__Written task__
Taking the line with "wine bottle: present" as the first and the line with "potted plant: present [859,591,924,664]" as the last, set down exactly every line in that range from the entries below, and no more.

__Recorded information__
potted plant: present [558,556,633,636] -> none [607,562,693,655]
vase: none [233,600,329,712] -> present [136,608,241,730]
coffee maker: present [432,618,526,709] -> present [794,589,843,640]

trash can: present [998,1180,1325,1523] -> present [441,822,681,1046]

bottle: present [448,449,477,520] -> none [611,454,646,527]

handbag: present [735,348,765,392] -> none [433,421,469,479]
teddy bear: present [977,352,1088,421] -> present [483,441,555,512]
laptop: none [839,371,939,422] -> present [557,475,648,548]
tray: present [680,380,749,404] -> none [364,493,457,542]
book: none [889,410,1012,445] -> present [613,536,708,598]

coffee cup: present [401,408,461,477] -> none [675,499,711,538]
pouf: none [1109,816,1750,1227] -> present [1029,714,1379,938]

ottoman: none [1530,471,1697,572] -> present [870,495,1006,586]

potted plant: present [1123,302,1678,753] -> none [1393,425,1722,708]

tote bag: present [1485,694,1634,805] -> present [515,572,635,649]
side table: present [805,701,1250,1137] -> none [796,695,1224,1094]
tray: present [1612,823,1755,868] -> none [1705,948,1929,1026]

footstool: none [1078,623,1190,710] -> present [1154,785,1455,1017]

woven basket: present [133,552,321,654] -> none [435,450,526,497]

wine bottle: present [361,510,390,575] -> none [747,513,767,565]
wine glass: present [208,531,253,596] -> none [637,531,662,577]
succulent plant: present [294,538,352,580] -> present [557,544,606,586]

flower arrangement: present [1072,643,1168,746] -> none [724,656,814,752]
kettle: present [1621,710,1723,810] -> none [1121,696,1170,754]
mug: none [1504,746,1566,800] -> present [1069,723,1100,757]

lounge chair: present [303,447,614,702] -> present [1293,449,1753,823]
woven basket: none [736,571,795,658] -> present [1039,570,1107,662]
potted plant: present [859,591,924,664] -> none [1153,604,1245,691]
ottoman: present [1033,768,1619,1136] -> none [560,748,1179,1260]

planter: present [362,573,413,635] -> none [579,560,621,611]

__Task response__
wine bottle: present [361,510,390,575] -> none [747,513,767,565]
wine glass: present [208,531,253,596] -> none [637,531,662,577]
succulent plant: present [294,538,352,580] -> present [557,544,606,586]

flower arrangement: present [1072,643,1168,746] -> none [724,656,814,752]
kettle: present [1621,710,1723,810] -> none [1121,696,1170,754]
mug: none [1504,746,1566,800] -> present [1069,723,1100,757]

lounge chair: present [303,447,614,702] -> present [1293,449,1753,823]
woven basket: none [736,571,795,658] -> present [1039,570,1107,662]
potted plant: present [859,591,924,664] -> none [1153,604,1245,691]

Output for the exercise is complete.